Tiempos azarosos

Simón Bolívar, libertador y presidente, decretó en 1824, la pena de muerte para los corruptos y para los jueces que no la aplicaran a los funcionarios que se apropiaran de recursos públicos. Ilustración Word Press

Por Jaime Burgos Martínez*

Lo que nuestra sociedad sufre en la actualidad, parece una copia de la excelente radiografía social de una época que hace el escritor español Santiago Posteguillo, en su novela histórica Roma soy yo, en la que narra, desde el año 77 antes de Cristo (a. C.), la infancia y la juventud de Cayo Julio César, después de la caída del imperio cartaginés; había mucha riqueza en Roma, mal distribuida: los Populares (los de la facción del pueblo) pedían que aquella se repartiera con el pueblo, mientras los Optimates (los óptimos o los mejores, pequeños grupos de familia), la querían retener.

En ese entorno, el autor rememora el juicio por corrupción en que el joven Julio César, de 23 años, actuó como fiscal, en representación de los macedonios, contra el todopoderoso y millonario senador Cneo Cornelio Dolabela, que usaba la violencia contra todos los que se enfrentaban a él (contrataba Sicarii), y del cual salió derrotado, pues pensaba, ilusamente ―como ahora―, que las cosas podían resolverse en derecho ante los jueces y tribunales de justicia, que eran bastante cuestionados. No obstante, causó gran notoriedad entre sus enemigos. Fue el comienzo de su gloriosa carrera militar y política.

Después de Cristo (d. C.), en el año de 1818, Simón Bolívar convocó el Congreso de Angostura (Venezuela), que se realizó entre febrero de 1819 y julio de 1821, en el ambiente de las guerras de independencia de Venezuela y Colombia; y allí manifestó que «moral y luces son los polos de una república, moral y luces son nuestras primeras necesidades», por lo que propuso la creación de una cuarta potestad, cuyo dominio fuera la infancia y el corazón de los hombres, el espíritu público, las buenas costumbres y la moral republicana, y que estuviera a cargo de un Areópago (tribunal superior de la antigua Atenas) que velaría, entre otros, por la educación de los niños y purificaría lo que se haya corrompido en la república.

Sin embargo, esta propuesta nunca se hizo realidad, pero dejó entrever el deterioro de valores, usos o costumbres que ya se padecía en el siglo XVIII, y que ha seguido hasta nuestros días. De tiempo en tiempo esta descomposición ha sido algunas veces disimulada ―al menos existía el pudor, la palabra empeñada y el respeto por lo ajeno― y en otras, descarada, como en estos últimos años, que se carece de la seriedad y decencia de las instituciones gubernamentales (Presidencia de la República, Congreso de la República, Altas Cortes, organismos de control, etc.), que dictan actos administrativos y providencias arbitrarias. ¡Todo es oropel!

A más de ello, la Constitución Política actual, que más bien es un catálogo de derechos y no de deberes, y su desarrollo por las autoridades judiciales, que en algunos pronunciamientos van más allá (legislan) de lo que estatuye la Carta Magna, han ayudado al desbarajuste e irrespeto que ahora se respira; verbigracia, se ha llevado al extremo el derecho al libre desarrollo de la personalidad, que no puede ser desconocido por las autoridades ni por la sociedad.

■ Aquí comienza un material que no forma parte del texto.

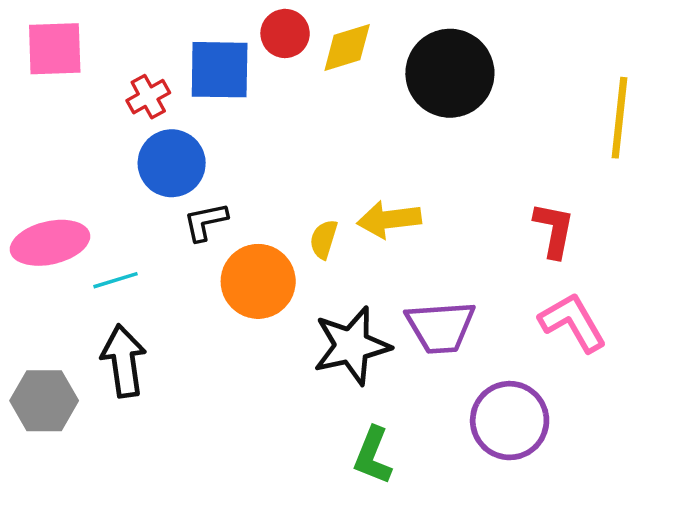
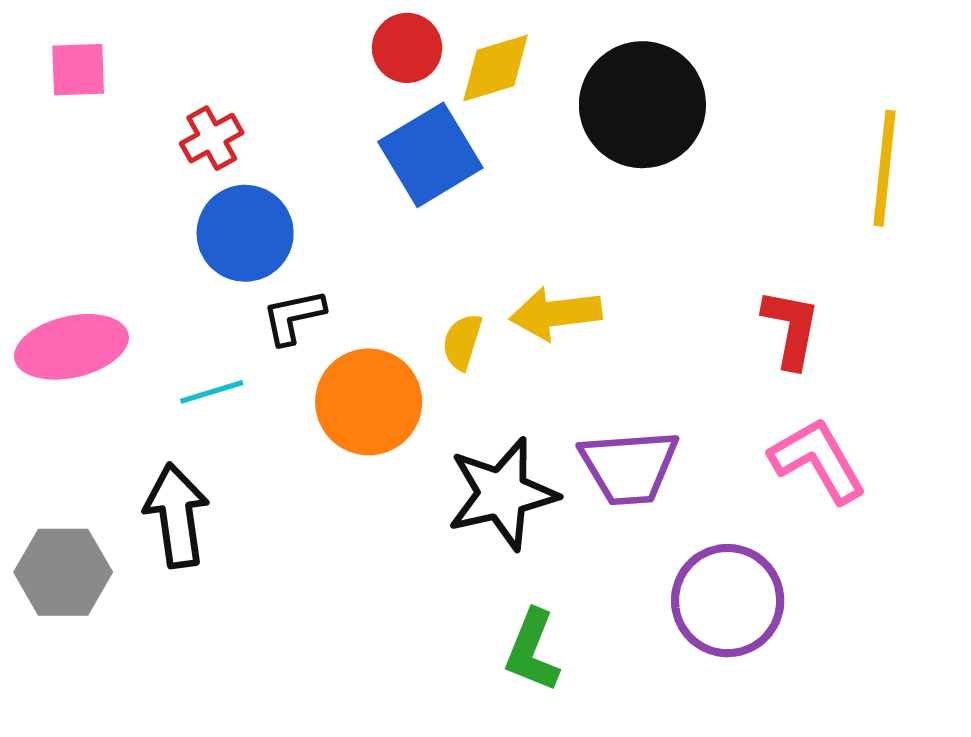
pink square: (55, 49) -> (78, 70), size x0.7
blue square: (220, 70) -> (430, 155), moved, turned -32
cyan line: (115, 280) -> (212, 392), moved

Por ello, muchos ciudadanos y servidores públicos del primer nivel jerárquico que deben dar ejemplo incurren en actos impropios que no se compadecen con la solemnidad y rigor que exigen determinadas situaciones. Se confunde la decencia con la igualdad. ¡Tremenda decepción! 

En esta línea ―y para terminar―, el ejercicio de la política, que, muchos años atrás, estuvo en manos de familias tradicionales que se distinguían por su consideración social, vocación de servicio y la práctica de principios y valores morales, mas no por sus holguras económicas, sus electores les creían y confiaban en ellas; pero, en estos tiempos accidentados, todo ha cambiado abruptamente.

 Estas casas políticas, por los costos de las campañas y de la falta de conciencia de los ciudadanos que acompañan al mejor postor, se han venido a menos; sin embargo, por ironías de la vida, llega algún advenedizo con un chaleco salvavidas repleto de dinero non sancto―aunque se sabe o se imagina su procedencia― para salvar el honor y la dirección política de alguna de esas familias, lo que obliga a sus miembros agachar la cerviz, guardar silencio y obedecer. ¡Qué tristeza!, pero es la realidad que vivimos, en que «don dinero», disfrazado de gente decente, se campea con arrogancia en una sociedad cada día más en estado de putrefacción.

 Como dice la canción vallenata: «La moneda es la que brilla, la que brilla/Pero yo de esa manera no la quiero…».

Jaime Burgos Martínez

Abogado, especialista en derechos administrativo y disciplinario.